Alors que le Corboss accélérait derechef, un Tonnerre surgit du ciel et le toucha partiellement à la patte, ce qui ne l’empêcha pas de poursuivre sa course. Il percuta finalement le Pikachu qui venait de l’attaquer et qui, en une fraction de seconde, s’était dévoilé pour protéger son dresseur. Il repoussa avec difficulté l’attaque Coup Bas du Corboss en lançant Queue de Fer, déviant ainsi la majorité des dégâts. Par cette seule altercation, Giovanni savait que le combat ne serait pas tâche aisée. Red avait dissimulé la présence de son Pokémon qui avait finalement lancé deux attaques fulgurantes tout en se déplaçant… Dans son entraînement strict au Mont Argenté, le jeune dresseur avait dû longuement renforcer le lien qui l’unissait à ses compagnons, mais aussi et surtout leurs capacités naturelles.
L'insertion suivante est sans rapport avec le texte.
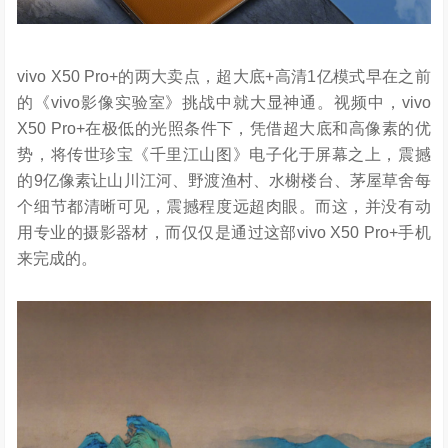
vivo X50 Pro+的两大卖点，超大底+高清1亿模式早在之前
的《vivo影像实验室》挑战中就大显神通。视频中，vivo
X50 Pro+在极低的光照条件下，凭借超大底和高像素的优
势，将传世珍宝《千里江山图》电子化于屏幕之上，震撼
的9亿像素让山川江河、野渡渔村、水榭楼台、茅屋草舍每
个细节都清晰可见，震撼程度远超肉眼。而这，并没有动
用专业的摄影器材，而仅仅是通过这部vivo X50 Pro+手机
来完成的。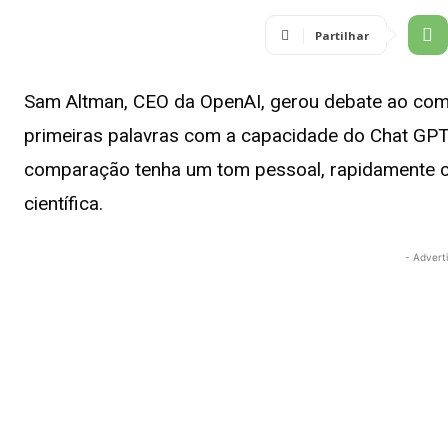
Partilhar
Sam Altman, CEO da OpenAI, gerou debate ao com
primeiras palavras com a capacidade do Chat GPT
comparação tenha um tom pessoal, rapidamente 
científica.
- Advert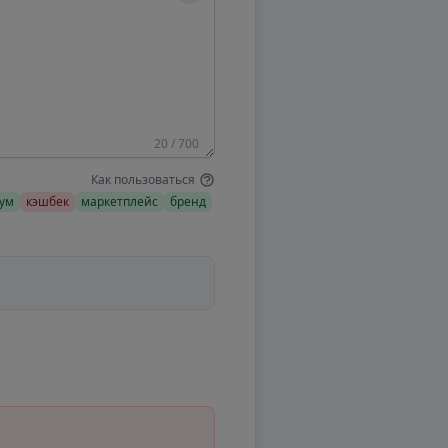
20 / 700
Как пользоваться
ум
кэшбек
маркетплейс
бренд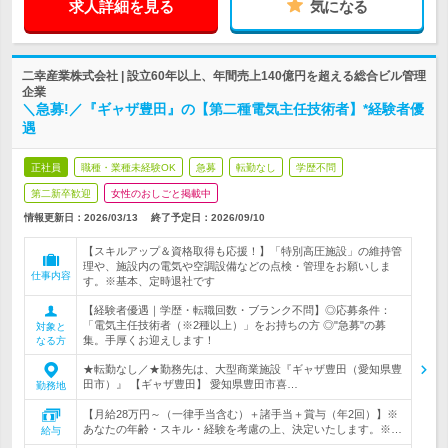
求人詳細を見る
気になる
二幸産業株式会社 | 設立60年以上、年間売上140億円を超える総合ビル管理
企業
＼急募!／『ギャザ豊田』の【第二種電気主任技術者】*経験者優
遇
正社員
職種・業種未経験OK
急募
転勤なし
学歴不問
第二新卒歓迎
女性のおしごと掲載中
情報更新日：2026/03/13
終了予定日：
2026/09/10
【スキルアップ＆資格取得も応援！】「特別高圧施設」の維持管
理や、施設内の電気や空調設備などの点検・管理をお願いしま
仕事内容
す。※基本、定時退社です
【経験者優遇｜学歴・転職回数・ブランク不問】◎応募条件：
「電気主任技術者（※2種以上）」をお持ちの方 ◎"急募"の募
対象と
集。手厚くお迎えします！
なる方
★転勤なし／★勤務先は、大型商業施設『ギャザ豊田（愛知県豊
田市）』 【ギャザ豊田】 愛知県豊田市喜…
勤務地
【月給28万円～（一律手当含む）＋諸手当＋賞与（年2回）】※
あなたの年齢・スキル・経験を考慮の上、決定いたします。※…
給与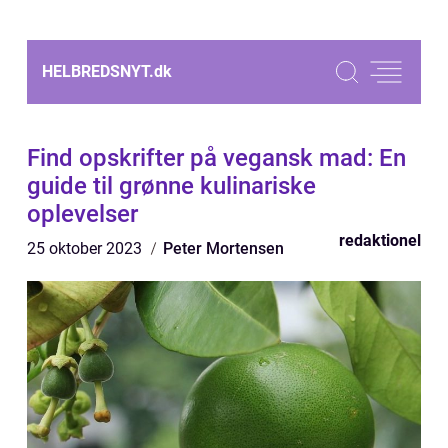
HELBREDSNYT.
dk
Find opskrifter på vegansk mad: En
guide til grønne kulinariske
oplevelser
redaktionel
25 oktober 2023
Peter Mortensen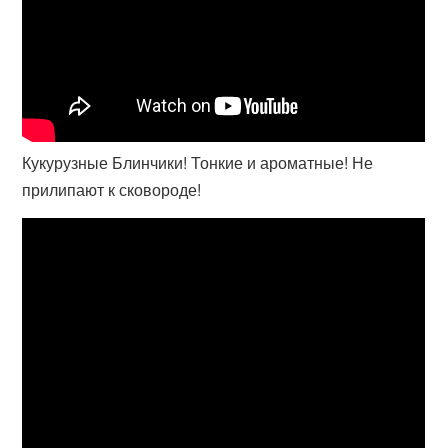
Кукурузные Блинчики! Тонкие и ароматные! Не
прилипают к сковороде!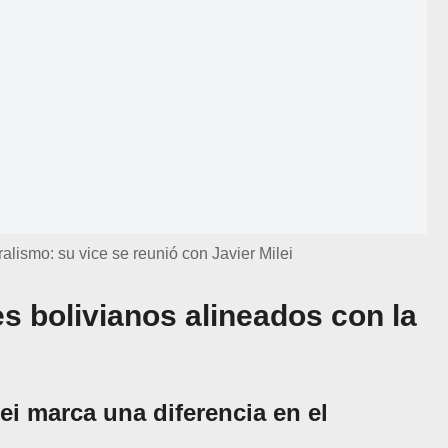
ralismo: su vice se reunió con Javier Milei
es bolivianos alineados con la
ei marca una diferencia en el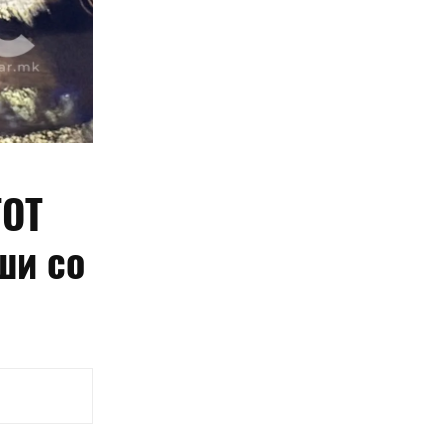
ТОТ
ши со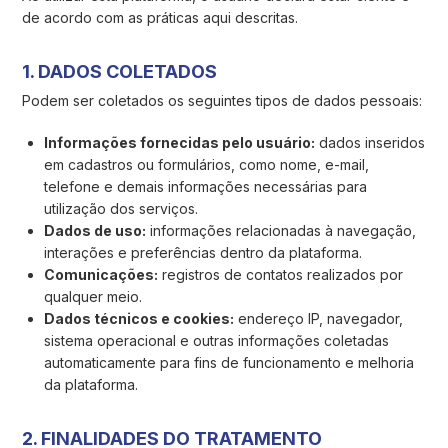
de acordo com as práticas aqui descritas.
1. DADOS COLETADOS
Podem ser coletados os seguintes tipos de dados pessoais:
Informações fornecidas pelo usuário:
dados inseridos
em cadastros ou formulários, como nome, e-mail,
telefone e demais informações necessárias para
utilização dos serviços.
Dados de uso:
informações relacionadas à navegação,
interações e preferências dentro da plataforma.
Comunicações:
registros de contatos realizados por
qualquer meio.
Dados técnicos e cookies:
endereço IP, navegador,
sistema operacional e outras informações coletadas
automaticamente para fins de funcionamento e melhoria
da plataforma.
2. FINALIDADES DO TRATAMENTO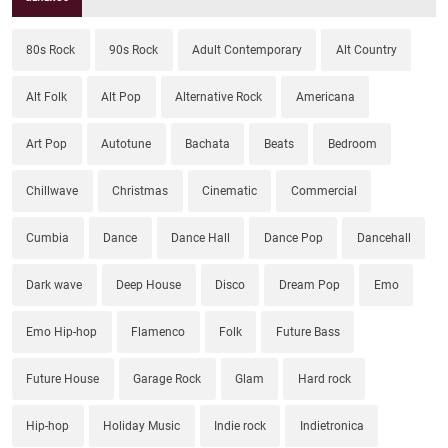
80s Rock
90s Rock
Adult Contemporary
Alt Country
Alt Folk
Alt Pop
Alternative Rock
Americana
Art Pop
Autotune
Bachata
Beats
Bedroom
Chillwave
Christmas
Cinematic
Commercial
Cumbia
Dance
Dance Hall
Dance Pop
Dancehall
Dark wave
Deep House
Disco
Dream Pop
Emo
Emo Hip-hop
Flamenco
Folk
Future Bass
Future House
Garage Rock
Glam
Hard rock
Hip-hop
Holiday Music
Indie rock
Indietronica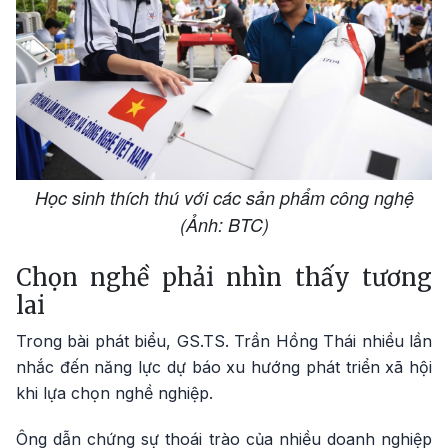
Học sinh thích thú với các sản phẩm công nghệ
(Ảnh: BTC)
Chọn nghề phải nhìn thấy tương
lai
Trong bài phát biểu, GS.TS. Trần Hồng Thái nhiều lần
nhắc đến năng lực dự báo xu hướng phát triển xã hội
khi lựa chọn nghề nghiệp.
Ông dẫn chứng sự thoái trào của nhiều doanh nghiệp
Désavantagé, l’ancien boss de la Team Rocket envoya à la tâche son Rhinoféros, un colosse de type Sol craint pour sa peau impénétrable et sa corne frontale surpuissante, particulièrement efficace contre un type Electrique comme Pikachu.


Le combat qui opposait les deux légendes fit rage pendant plusieurs minutes. Les éléments mouvaient dans une élégante destruction, la montagne tremblait et l’air se fissurait, portant en eux les espoirs d’un père qui n’avait pas encore tout perdu et d’un maître qui n’avait plus à sa hauteur que l’ombre de lui-même. Red bataillait avec une ardeur inégalée, ayant trouvé un homme digne de son mérite après une si longue attente, mais la rage et le désespoir qui se lisaient sur les traits enfoncés du visage de Giovanni ne concéderaient la victoire sous aucun prétexte. Chaque Pokémon, lié de ce serment inébranlable, jouait et dansait d’une précision gracile. Une précision sans pareille, concentrée sur les convictions de son adversaire, apte à détruire l’espoir naissant ou renaissant de l’un ou de l’autre dans une valse tristement dysharmonique ; Une valse déjà suffisamment longue. Acculé, Giovanni dut faire appel à son Nidoking.





Les deux Nidoking hurlèrent leur rage commune d’un chœur séparé. Le souvenir du lien qui avait été coupé se rappela à eux, les plongeant dans une osmose profonde qu’eux-mêmes distinguaient péniblement, voilée qu’elle était dans les affres de leur affrontement respectif. Par cette sensation soudaine, ils se jetèrent corps et âme dans leur nature sauvage, exprimant un instinct de domination qui ne se résumait pas seulement à suivre leur dresseur, mais aussi à exprimer la perte qu’ils avaient vécue, l’un d’un père et l’autre d’un fils. Ses deux monstres ne se connaissaient pourtant pas. Silver, d’abord rejeté par Giovanni, l’avait renié ensuite. La voie de domination qu’ils avaient embrassé à l’unisson les rapprochait cependant de façon inextricable, à commencer par le combat qu’ils menaient simultanément. Un combat dont l’issue importait tellement peu que, quoi qu’il arrive, elle mènerait un père vers son fils et un fils, vers son père.